* WORK TASK *
In the records, each line holding "building" must be reported.

[Saved entries]

•••

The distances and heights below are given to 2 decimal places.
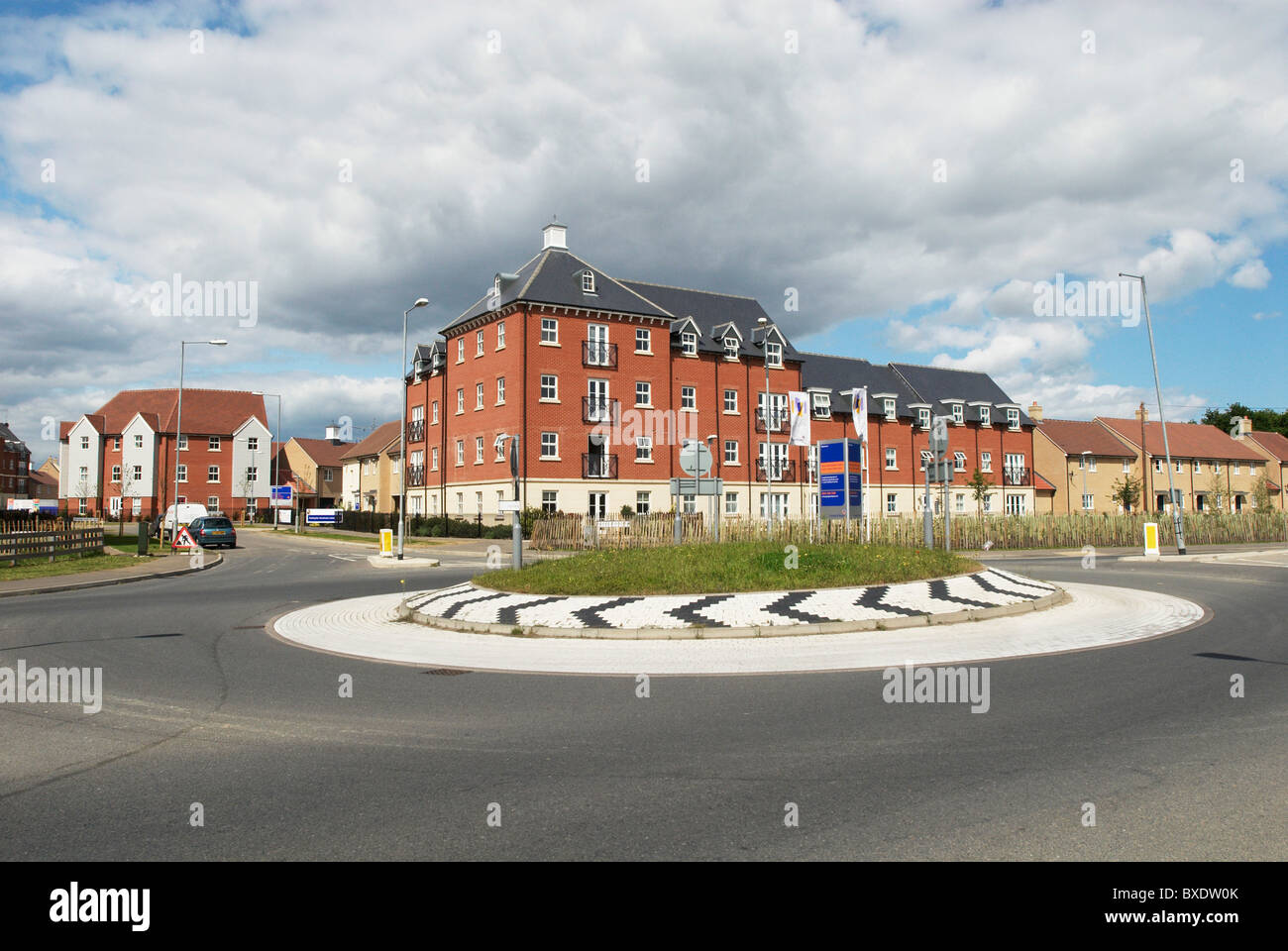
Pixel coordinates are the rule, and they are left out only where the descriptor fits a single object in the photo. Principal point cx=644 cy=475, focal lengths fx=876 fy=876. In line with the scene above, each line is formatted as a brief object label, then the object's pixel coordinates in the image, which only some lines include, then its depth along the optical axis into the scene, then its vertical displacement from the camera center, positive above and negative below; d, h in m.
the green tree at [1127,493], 64.94 +0.72
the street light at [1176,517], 35.58 -0.59
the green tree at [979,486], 60.73 +1.20
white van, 59.41 -0.32
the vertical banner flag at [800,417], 35.24 +3.71
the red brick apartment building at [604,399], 47.94 +6.44
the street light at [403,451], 33.38 +2.78
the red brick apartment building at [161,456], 85.00 +5.18
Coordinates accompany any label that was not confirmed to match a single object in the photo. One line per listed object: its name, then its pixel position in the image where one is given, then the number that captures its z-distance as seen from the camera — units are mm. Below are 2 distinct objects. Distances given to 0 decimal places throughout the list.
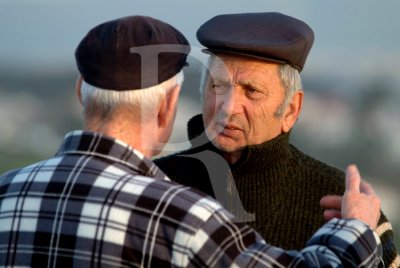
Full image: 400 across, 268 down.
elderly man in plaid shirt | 4066
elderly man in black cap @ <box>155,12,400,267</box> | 5818
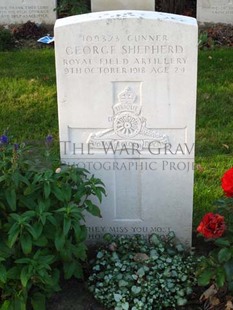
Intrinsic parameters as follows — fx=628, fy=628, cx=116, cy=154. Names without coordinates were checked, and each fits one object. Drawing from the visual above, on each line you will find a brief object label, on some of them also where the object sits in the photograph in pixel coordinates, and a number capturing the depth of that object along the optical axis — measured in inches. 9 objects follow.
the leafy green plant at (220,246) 124.6
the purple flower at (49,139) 136.2
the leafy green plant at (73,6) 339.4
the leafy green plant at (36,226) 121.5
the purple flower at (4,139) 136.4
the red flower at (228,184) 127.3
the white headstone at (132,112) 137.6
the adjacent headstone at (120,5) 289.4
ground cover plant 134.8
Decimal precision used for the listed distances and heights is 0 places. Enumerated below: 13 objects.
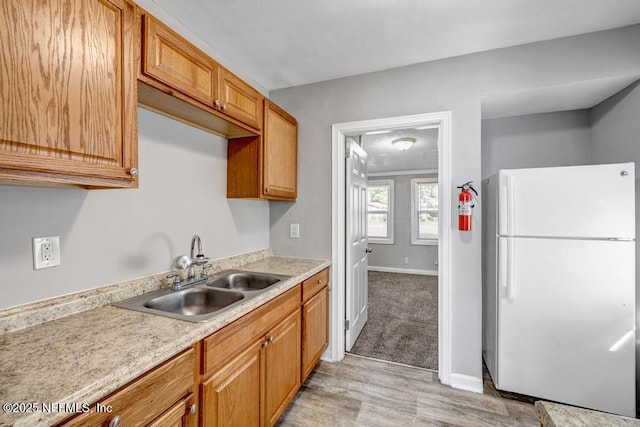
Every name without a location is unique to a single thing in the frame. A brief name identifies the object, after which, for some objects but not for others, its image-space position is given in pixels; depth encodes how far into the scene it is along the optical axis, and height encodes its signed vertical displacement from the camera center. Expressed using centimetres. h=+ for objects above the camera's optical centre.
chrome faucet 159 -27
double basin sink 129 -44
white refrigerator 172 -47
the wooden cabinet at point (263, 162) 202 +41
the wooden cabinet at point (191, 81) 122 +72
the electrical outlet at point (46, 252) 110 -15
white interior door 255 -29
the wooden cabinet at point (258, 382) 114 -83
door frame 211 -10
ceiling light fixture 369 +99
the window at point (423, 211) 593 +8
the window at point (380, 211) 626 +8
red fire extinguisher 198 +6
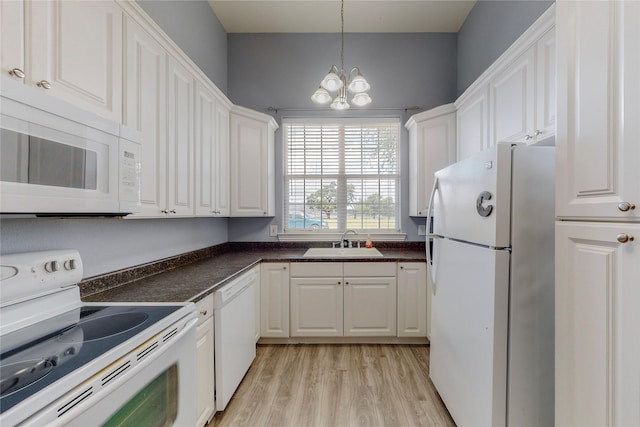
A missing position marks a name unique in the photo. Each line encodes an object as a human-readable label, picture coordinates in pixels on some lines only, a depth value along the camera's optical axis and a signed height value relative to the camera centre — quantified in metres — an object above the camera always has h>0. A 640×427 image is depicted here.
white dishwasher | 1.64 -0.81
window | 3.21 +0.42
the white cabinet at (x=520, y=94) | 1.52 +0.79
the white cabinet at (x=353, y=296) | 2.61 -0.79
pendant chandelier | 1.95 +0.90
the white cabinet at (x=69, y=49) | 0.90 +0.61
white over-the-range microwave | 0.76 +0.17
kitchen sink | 2.69 -0.42
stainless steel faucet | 3.06 -0.29
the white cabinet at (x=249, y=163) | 2.80 +0.50
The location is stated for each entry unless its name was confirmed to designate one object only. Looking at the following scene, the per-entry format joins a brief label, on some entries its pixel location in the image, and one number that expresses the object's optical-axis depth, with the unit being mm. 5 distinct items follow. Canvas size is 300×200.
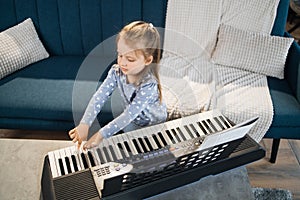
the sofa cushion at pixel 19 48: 1934
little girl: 1256
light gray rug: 1718
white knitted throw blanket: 1744
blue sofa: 1779
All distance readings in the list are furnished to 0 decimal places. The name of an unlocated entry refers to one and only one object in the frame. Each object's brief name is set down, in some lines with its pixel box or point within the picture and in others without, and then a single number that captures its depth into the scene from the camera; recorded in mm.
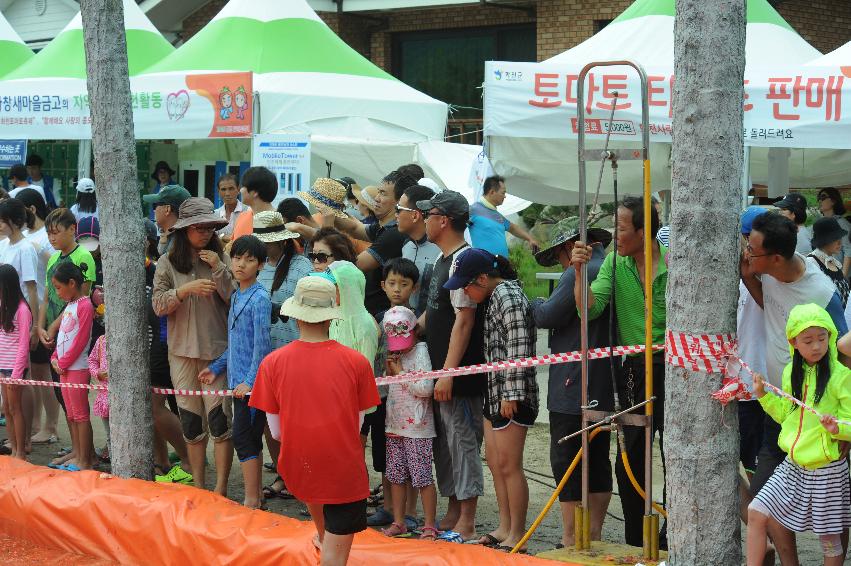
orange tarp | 5465
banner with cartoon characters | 12562
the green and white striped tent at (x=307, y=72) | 13500
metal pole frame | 4816
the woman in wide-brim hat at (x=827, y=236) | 9312
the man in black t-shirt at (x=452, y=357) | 6414
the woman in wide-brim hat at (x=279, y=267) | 7211
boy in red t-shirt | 5086
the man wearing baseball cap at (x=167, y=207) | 8062
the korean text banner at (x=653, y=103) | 8766
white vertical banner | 11703
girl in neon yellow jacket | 4852
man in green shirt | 5770
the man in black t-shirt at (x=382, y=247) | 7430
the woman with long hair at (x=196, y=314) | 7254
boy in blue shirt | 6875
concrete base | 5059
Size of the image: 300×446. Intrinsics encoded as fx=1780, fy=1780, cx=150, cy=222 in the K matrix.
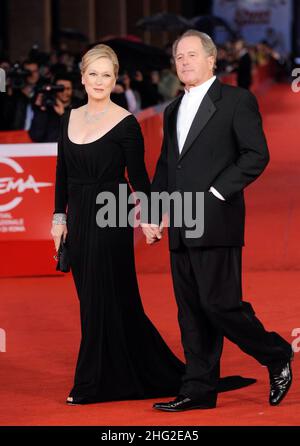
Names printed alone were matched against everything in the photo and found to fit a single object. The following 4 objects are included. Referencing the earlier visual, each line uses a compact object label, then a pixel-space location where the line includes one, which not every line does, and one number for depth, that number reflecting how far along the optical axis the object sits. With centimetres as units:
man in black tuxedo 897
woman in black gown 948
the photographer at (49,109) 1786
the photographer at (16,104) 2225
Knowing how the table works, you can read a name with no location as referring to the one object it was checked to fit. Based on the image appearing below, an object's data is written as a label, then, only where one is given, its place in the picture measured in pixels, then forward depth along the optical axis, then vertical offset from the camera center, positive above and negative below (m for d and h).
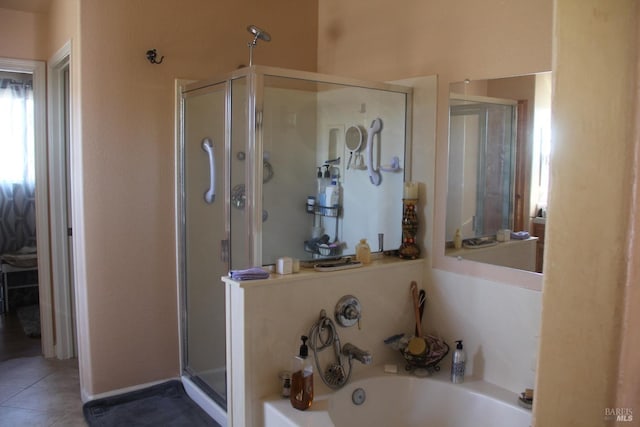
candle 2.63 -0.08
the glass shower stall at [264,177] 2.40 -0.02
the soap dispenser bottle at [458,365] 2.35 -0.90
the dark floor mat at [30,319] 4.12 -1.31
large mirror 2.12 +0.03
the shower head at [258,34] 2.43 +0.70
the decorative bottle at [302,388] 2.04 -0.88
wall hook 2.75 +0.65
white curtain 4.82 +0.07
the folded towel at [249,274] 2.10 -0.43
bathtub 2.11 -1.03
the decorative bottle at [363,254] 2.54 -0.40
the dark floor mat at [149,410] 2.63 -1.30
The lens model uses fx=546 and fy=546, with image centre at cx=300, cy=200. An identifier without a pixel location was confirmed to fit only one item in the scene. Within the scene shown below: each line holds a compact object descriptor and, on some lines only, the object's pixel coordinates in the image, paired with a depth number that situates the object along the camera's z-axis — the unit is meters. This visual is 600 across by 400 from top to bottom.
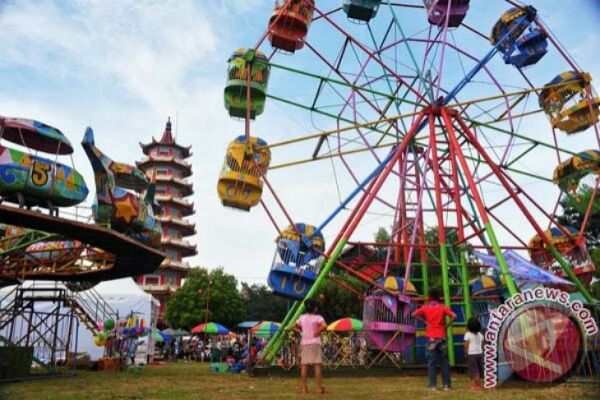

•••

* TASK RESPONSE *
the red brick apartment building at [604,399], 47.94 +6.44
the red brick apartment building at [161,456], 85.00 +5.18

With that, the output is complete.